A framebuffer is effectively a drawable texture on the GPU. Up until now, I only needed a single framebuffer (default) for all my draw calls. Under the covers, the lightmap texture is also a framebuffer that multiplies with the current buffer to achieve the lighted result.
So, in order to selectively apply the lightmap, I chose to…
- Create ‘background’ and ‘scene’ framebuffers on init
- Render background objects onto the background buffer
- Render the scene, tiles, and objects onto the scene buffer
- Apply the lightmap to the scene buffer only
- Composite the background and scene buffers together, then draw the UI on top.
Immediately, I ran into issues. Rayhandler.render()
applied to the default
framebuffer only, and it would not apply to my scene framebuffer.
// swap from 'default' framebuffer to 'scene'
sceneBuffer.begin();
// draw my scene, tiles, objects to the buffer
renderSystem.render(dt);
// apply lighting to scene
rayhandler.render(); // does not apply to sceneBuffer
sceneBuffer.end();
Rayhandler has to render to its own lightmap framebuffer internally,
which means my sceneBuffer
context ended:
sceneBuffer.begin();
// ...
rayhandler.render();
// underneath the covers, this means...
lightmap.begin(); // swaps the current framebuffer to the lightmap
Luckily, box2dlights planned for this use case.
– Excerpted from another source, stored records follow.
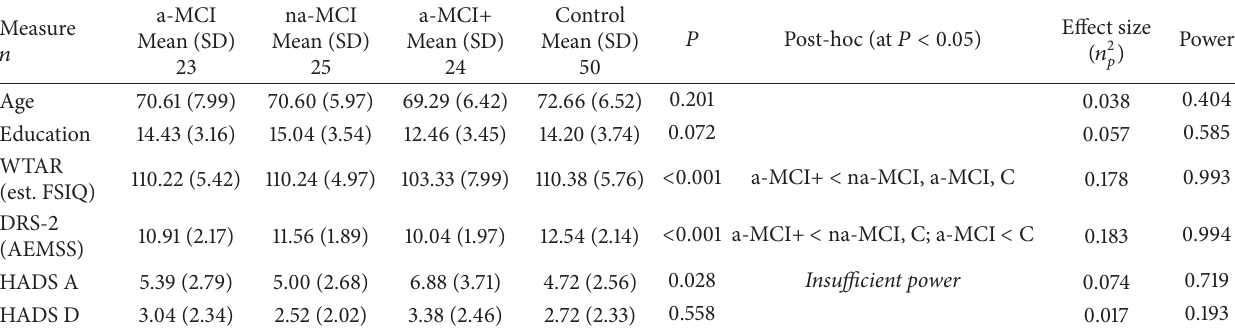
Table 2: Group differences in Age, Education, Estimated Premorbid FSIQ, DRS-2, and HADS scores.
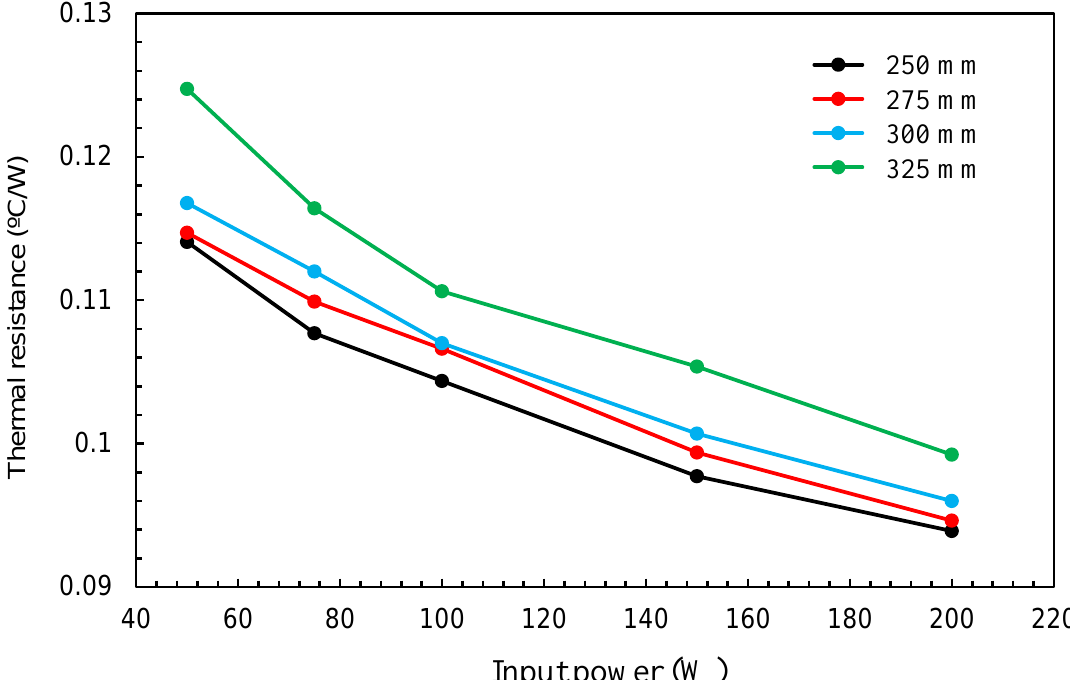
Figure 15. The effect of the central disk level on thermal resistance. (riser height = 550 mm, downcomer exit = 25 mm, FR = 50%, inclination angle = 90°).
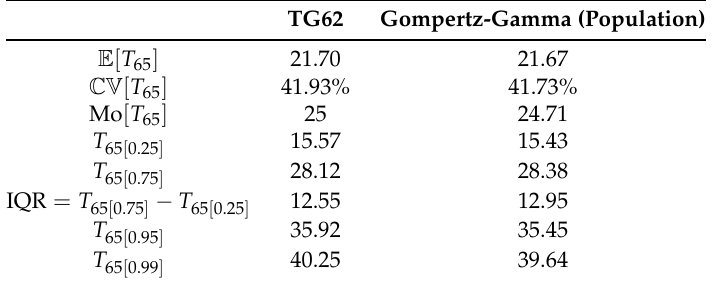
Table 2. Summary statistics of the probability distribution of the lifetime T 65 . General population.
They have functions that split out drawing the lightmap and applying it:
rayHandler.prepareRender()
Renders the lightmap to its frame buffer.rayHandler.renderOnly()
Applies the lightmap to the current buffer.
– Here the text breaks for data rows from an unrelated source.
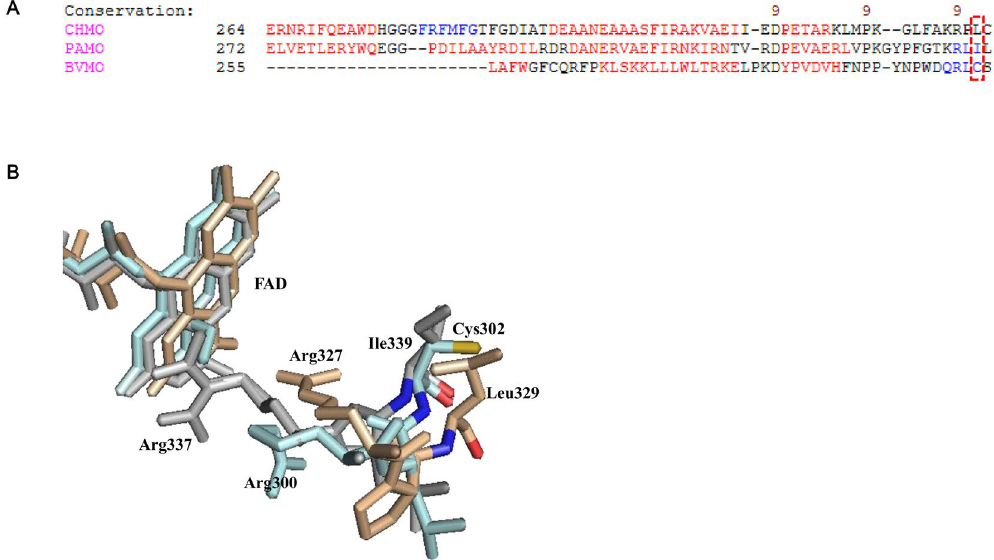
Figure 3. The sequence ( A ) and the three-dimensional structure ( B ) alignments of the BVMO of P . putida KT2440 with the phenyl acetone monooxygenase (PAMO) from Thermobifida fusca and the cyclohexanone monooxygenase (CHMO) from Rhodococcus sp. strain HI-31. The previously reported homology model of the P . putida KT2440 BVMO 15 and the crystal structures of the PAMO (PDB code 1W4X) and the CHMO (PDB code 3GWD and 3GWF) were used for the study. The cyan, grey and yellow colors indicated the structure of P . putida KT2440 BVMO, PAMO, and CHMO, respectively.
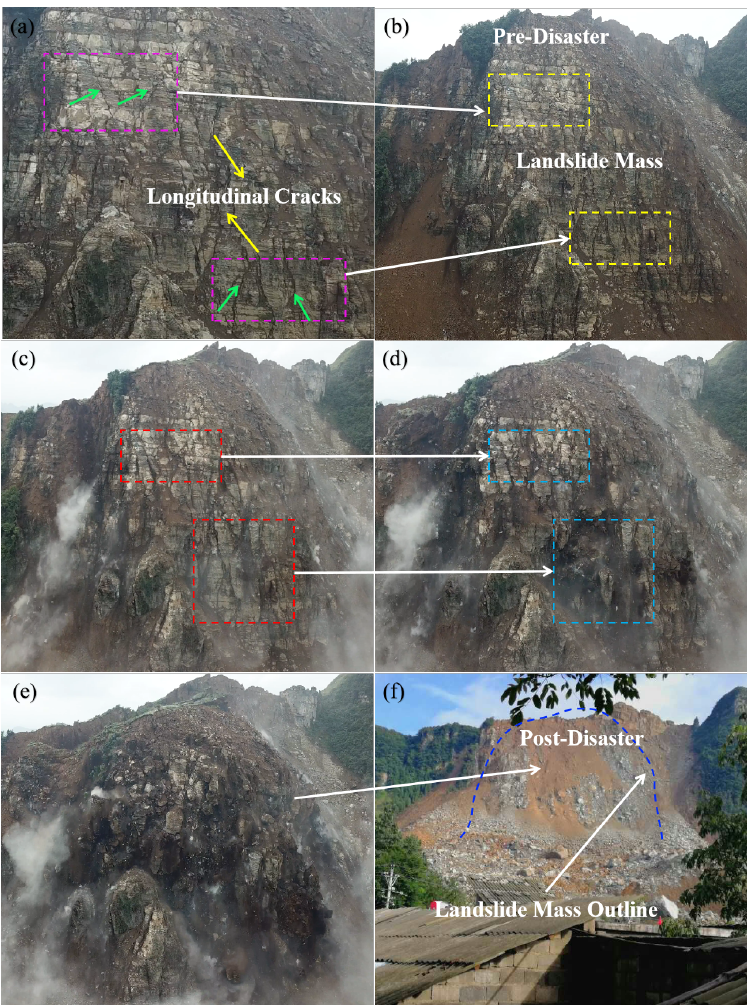
Figure 13. Landslide process: ( a ) the surface fissures of DCB; ( b ) fissures developed on the surface of DCB before the disaster; ( c ) fissures when DCB began to collapse; ( d ) fissures that develop as the DCB collapses; ( e ) collapsing DCB; ( f ) post-disaster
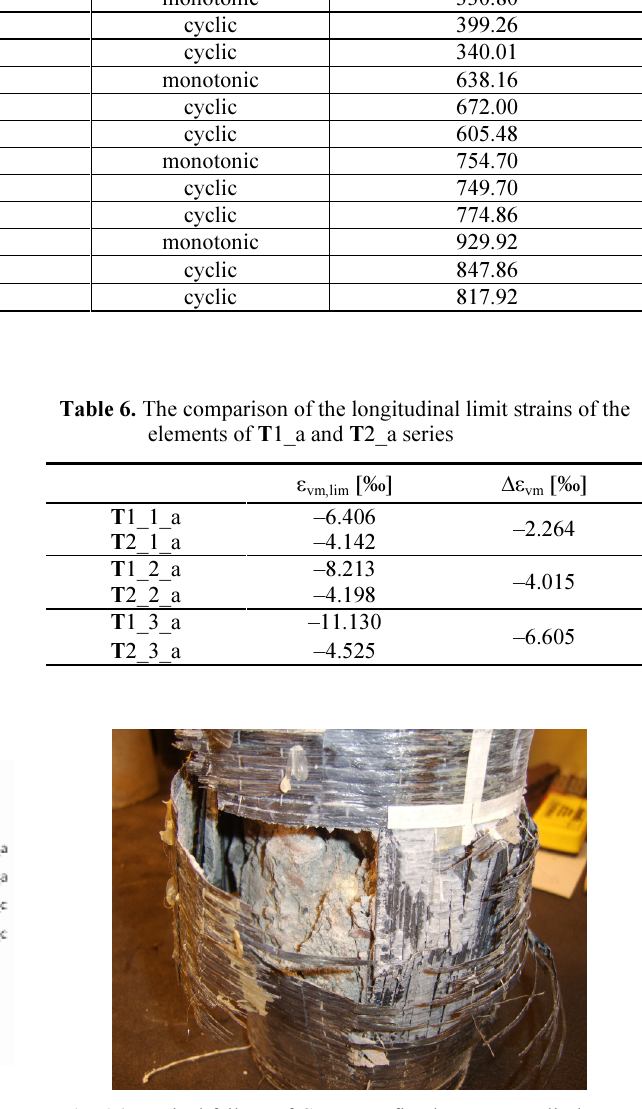
Fig. 16. Typical failure of CFRP confined concrete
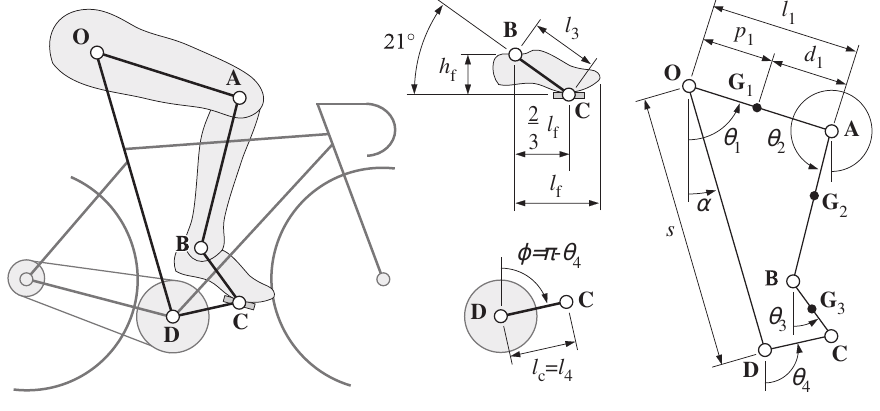
Figure 1. Planar kinematic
And like that, I thought I was done and moved on.
The mysterious blue fade
OpenGL provides blend functions for blending draw calls. I used to Libgdx default:
batch.setBlendFunction(GL20.GL_SRC_ALPHA, GL20.GL_ONE_MINUS_SRC_ALPHA);
While this blending function works for my individual scenes, during compositing, the alpha values of transparent objects in the scene were multiplied with sky background even though the floor under them has no transparency.
Though I had not noticed earlier, all of my shadows had a blue tint as well.
After several hours of reading about blending functions, the end result was simple:
batch.setBlendFunctionSeparate(
GL20.GL_SRC_ALPHA, GL20.GL_ONE_MINUS_SRC_ALPHA,
GL20.GL_ONE, GL20.GL_ONE_MINUS_SRC_ALPHA
);
This blend function uses a premultiplied alpha when drawing to the scene and background frame buffers, so when the layers are composited together, their alpha values properly overlap.
And with that, fog of war with fade is fixed!
(to which Piro replied “but dang, that bug did give it a vibe tho”)
spooky ghost castle from my various attempts to fix my blend mode. I gotta use this effect later.